A few months ago, we started on the SA Made and Owned program, talking to our members about their product ranges and gathering data at the individual product level using GTIN (Global Trade Item Number) data and ABNs to confirm the production location and ownership of the manufacturer. Our goal was to enable a retailer quickly to confirm the details and be able to introduce point of sale identification.

This was developed with the help of Drakes Supermarkets, which gave us plenty of support and key insights into how to present this information in the right way to make it simple for retailers to put to use. Drakes has now begun the rollout of its SA Made and Owned campaign in conjunction with its current advertising campaign supporting South Australian products.

I think we’ve been ideally positioned to identify and respond to this gap because we’re an independent and industry-led organisation. One of our key roles is to act as an access point for all in the industry, including retailers, wholesalers and distributors and particularly our members.

Having easy access to reliable information makes this a simple process for retailers and helps consumers identify products on the shelf. We’ve now gathered data on thousands of our members’ products and are committed to expanding that database and keeping it up to date.

Our aim for the SA Made and Owned database is to provide a tool to help retailers actively support the ‘buy local’ messages, helping manufacturers connect with retailers to grow their business and, at the end, help consumers easily find and buy the products they love – all of which means we’re keeping South Australians employed and growing an industry that’s critical to the state’s economy.

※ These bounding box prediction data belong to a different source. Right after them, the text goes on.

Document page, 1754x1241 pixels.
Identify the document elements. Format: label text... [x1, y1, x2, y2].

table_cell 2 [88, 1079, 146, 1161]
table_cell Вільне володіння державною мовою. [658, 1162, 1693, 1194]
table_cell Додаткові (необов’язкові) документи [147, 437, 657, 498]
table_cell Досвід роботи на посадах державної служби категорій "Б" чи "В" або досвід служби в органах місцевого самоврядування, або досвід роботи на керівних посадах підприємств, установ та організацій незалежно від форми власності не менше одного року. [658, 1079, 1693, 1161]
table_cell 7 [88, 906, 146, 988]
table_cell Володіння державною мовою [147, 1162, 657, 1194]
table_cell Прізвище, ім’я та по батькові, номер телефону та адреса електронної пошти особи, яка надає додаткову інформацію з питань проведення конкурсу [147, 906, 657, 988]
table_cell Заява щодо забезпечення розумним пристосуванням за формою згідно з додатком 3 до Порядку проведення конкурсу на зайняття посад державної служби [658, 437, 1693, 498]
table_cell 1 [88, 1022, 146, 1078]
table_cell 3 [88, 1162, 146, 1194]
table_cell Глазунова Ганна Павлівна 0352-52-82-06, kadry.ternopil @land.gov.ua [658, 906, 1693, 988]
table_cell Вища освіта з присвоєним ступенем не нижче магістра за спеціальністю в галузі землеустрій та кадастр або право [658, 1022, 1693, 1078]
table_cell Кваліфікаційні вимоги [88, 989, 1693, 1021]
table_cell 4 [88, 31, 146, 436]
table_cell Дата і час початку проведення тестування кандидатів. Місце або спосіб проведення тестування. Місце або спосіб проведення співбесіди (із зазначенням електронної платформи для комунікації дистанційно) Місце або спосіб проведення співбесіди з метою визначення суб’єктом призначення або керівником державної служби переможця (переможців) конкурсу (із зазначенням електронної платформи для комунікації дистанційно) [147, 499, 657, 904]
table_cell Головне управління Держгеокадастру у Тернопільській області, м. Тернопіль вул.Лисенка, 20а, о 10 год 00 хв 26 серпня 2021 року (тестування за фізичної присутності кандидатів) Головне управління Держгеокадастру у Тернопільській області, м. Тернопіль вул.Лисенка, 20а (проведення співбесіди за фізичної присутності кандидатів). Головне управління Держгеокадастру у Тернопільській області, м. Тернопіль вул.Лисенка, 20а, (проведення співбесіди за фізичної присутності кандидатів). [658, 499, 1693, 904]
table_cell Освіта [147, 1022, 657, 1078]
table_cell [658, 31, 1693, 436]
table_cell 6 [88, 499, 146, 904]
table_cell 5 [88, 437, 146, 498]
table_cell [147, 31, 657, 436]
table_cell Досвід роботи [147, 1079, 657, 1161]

It’s great to see that continued determination to support local from consumers. We know the trend towards clearer provenance continues to grow, along with consumers’ appetites for the stories behind the brands. Among the many impacts of COVID-19 has been the strengthening of the desire to connect.

For us at Food SA, COVID-19 also meant our annual program of trade shows was unable to proceed. Taking our annual Food South Australia Summit online was the only way we could deliver it. We were determined not to cancel this event at a time when our program of speakers could deliver updates and insights that could help food and beverage businesses deal with the damage and identify the opportunities that we know will emerge.

More than 450 people registered for the Summit, including from other countries. We were very pleased with the interest and the feedback has been very positive. As part of our commitment to the industry, we’ve now made all the Summit sessions available via our website.

If there’s a lesson in any of the disruption of 2020, it would have to be a message we heard over and over from our speakers at the Summit: there will not be a return to normal;  Instead there will be a new normal.

It was encouraging to hear our keynote speaker, futurist and author Gihan Perera, emphasise the importance of having a plan – but not a perfect one. Thinking through the scenarios gives you a head start and options when change hits, and nimble responses to changing conditions will continue to mark out both the survivors and the success stories still to come.


About Catherine Sayer

Catherine has led Food South Australia since it was established in 2010, passionately guiding the development of the industry’s peak body with a focus on industry growth and advocacy. She also is a member of several boards, some of which she chairs.


About Food South Australia

Food South Australia is the state’s peak body for the food and beverage industry, with a mission to support and sustain the industry in the state by helping businesses of all sizes to grow their markets, capability and industry connections. Food South Australia is independent, industry led and membership based.